Le regard de connivence qu’elle échangea avec son neveu signalait qu’il s’agissait d’une plaisanterie entre eux.
— Je descends préparer le repas, annonça Évelyne. Corentin, tu seras chou de ne pas laisser ton ami tout seul pour mettre Lucifer dehors, avec l’orage il doit être dans tous ses états.
— Ce chat est un monstre, expliqua Corentin.

Avant d’avoir été confronté à Lucifer, Fabrice trouvait les mises en garde de Corentin excessives pour un simple chat de gouttière noir. Il changea d’avis après que l’animal se soit jeté sur ses baskets et ait tenté d’escalader son pantalon.
— Lucifer n’aime pas les étrangers, dit Corentin en fermant la fenêtre sur le félin.
— Tu n’as pas été trop griffé ?
— Si un peu, mais j’ai l’habitude. Il lui a fallu un mois pour m’accepter et arrêter de me déchiqueter les mains à chaque fois que je l’approchais.
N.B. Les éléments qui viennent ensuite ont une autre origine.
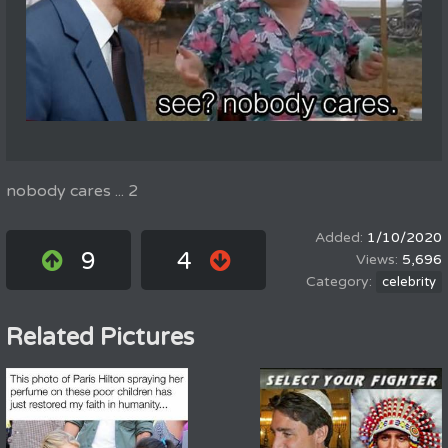
nobody cares ... 2
1/10/2020
9
4
5,696
celebrity
Related Pictures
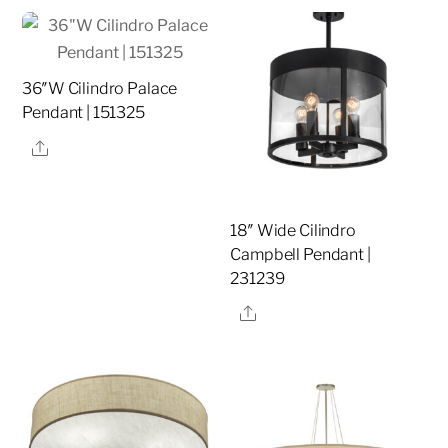
36″W Cilindro Palace
Pendant | 151325
Share
18″ Wide Cilindro
Campbell Pendant |
231239
Share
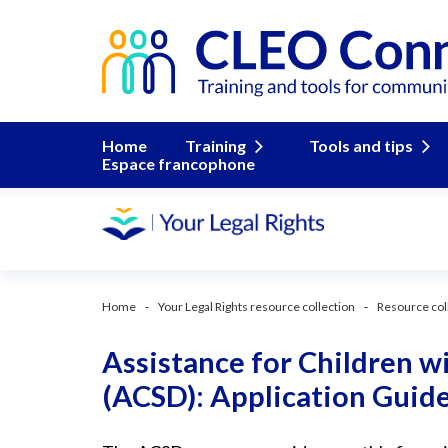
Home
Training
Tools and tips
Espace francophone
Home
Your Legal Rights resource collection
Resource col
Assistance for Children wi
(ACSD): Application Guid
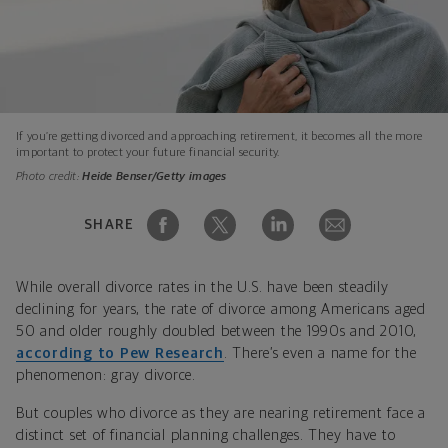
If you’re getting divorced and approaching retirement, it becomes all the more
important to protect your future financial security.
Photo credit:
Heide Benser/Getty images
SHARE
While overall divorce rates in the U.S. have been steadily
declining for years, the rate of divorce among Americans aged
50 and older roughly doubled between the 1990s and 2010,
according to Pew Research
. There’s even a name for the
phenomenon: gray divorce.
But couples who divorce as they are nearing retirement face a
distinct set of financial planning challenges. They have to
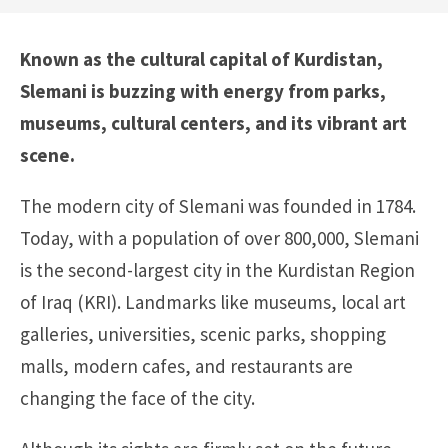
Known as the cultural capital of Kurdistan,
Slemani is buzzing with energy from parks,
museums, cultural centers, and its vibrant art
scene.
The modern city of Slemani was founded in 1784.
Today, with a population of over 800,000, Slemani
is the second-largest city in the Kurdistan Region
of Iraq (KRI). Landmarks like museums, local art
galleries, universities, scenic parks, shopping
malls, modern cafes, and restaurants are
changing the face of the city.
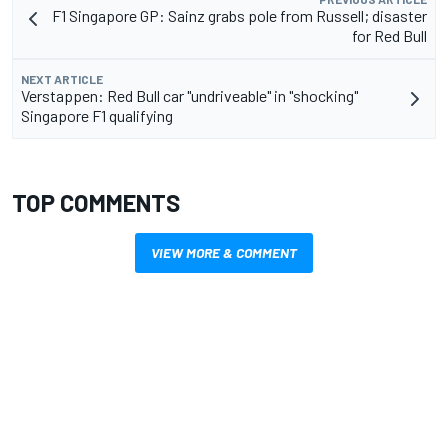
F1 Singapore GP: Sainz grabs pole from Russell; disaster
for Red Bull
NEXT ARTICLE
Verstappen: Red Bull car "undriveable" in "shocking"
Singapore F1 qualifying
TOP COMMENTS
VIEW MORE & COMMENT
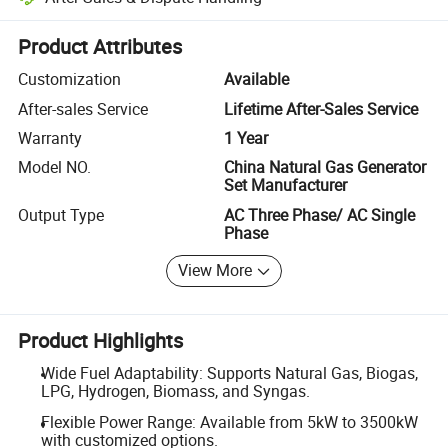
Platform-assisted dispute resolution, including refunds or returns whe
Product Attributes
Customization
Available
After-sales Service
Lifetime After-Sales Service
Warranty
1 Year
Model NO.
China Natural Gas Generator
Set Manufacturer
Output Type
AC Three Phase/ AC Single
Phase
View More
Product Highlights
Wide Fuel Adaptability: Supports Natural Gas, Biogas,
LPG, Hydrogen, Biomass, and Syngas.
Flexible Power Range: Available from 5kW to 3500kW
with customized options.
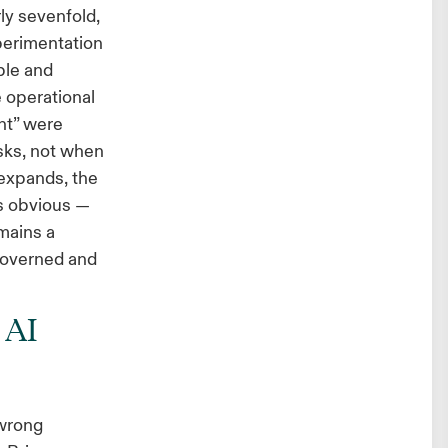
ly sevenfold,
xperimentation
ble and
e operational
ht” were
asks, not when
 expands, the
s obvious —
emains a
governed and
 AI
 wrong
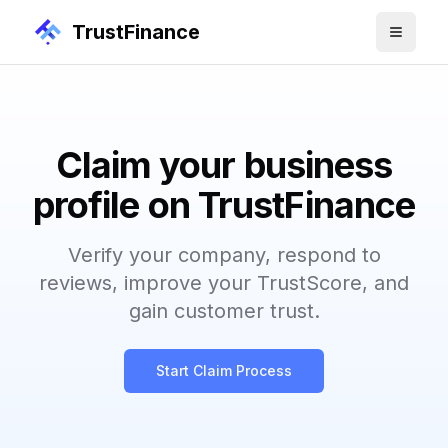
TrustFinance
Claim your business
profile on TrustFinance
Verify your company, respond to
reviews, improve your TrustScore, and
gain customer trust.
Start Claim Process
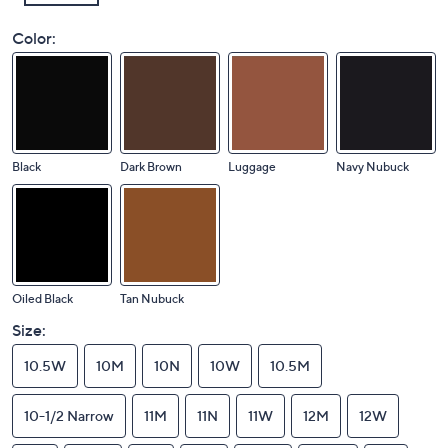
Color:
Black
Dark Brown
Luggage
Navy Nubuck
Oiled Black
Tan Nubuck
Size:
10.5W
10M
10N
10W
10.5M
Derrière la vitre, le chat se mit à miauler.
— Tu n’habitais pas ici avant ?
— Non, je vivais chez mes parents à Trégouët. Ce n’était pas pratique pour aller au lycée, alors Gwen et moi sommes venus à Rennes. Allez, dépêche-toi d’appeler, il va finir par faire un trou dans la fenêtre.

vendredi 1 janvier 2010

Heureuse année 2010 !

Décidément, je n'ai pas de chance avec mes billets festifs. Ils disparaissent les uns après les autres sans laisser d'adresse.

Ça n'aura échappé à personne, nous sommes passés à l'année 2010. Je vais donc me livrer à un exercice que j'ai pu apprécié sur d'autres blogs : la liste de projets bloguesques.

1. Écrire les dix premiers chapitres de Limonade (actuel 1,5/10)
2. Finir ma série avec Vague, provisoirement appelée "Contes de la Lune"
3. Poursuivre et terminer "Les crocs du varou" (la suite du pendule)

Bien sûr, je compte aussi tenir mon rythme de mises à jour tri-hebdomadaire.

A côté de ça, je compte bien boire un maximum de thé, jouer avec des chats et lire des tas de livres (dont "Le domaine Blackwood" d'Anne Rice que je traine dans mon sac depuis le début des vacances).

Bonne année à vous tous. J'espère que vous avez des tas de projets pour 2010 et que cette année sera riche et amusante.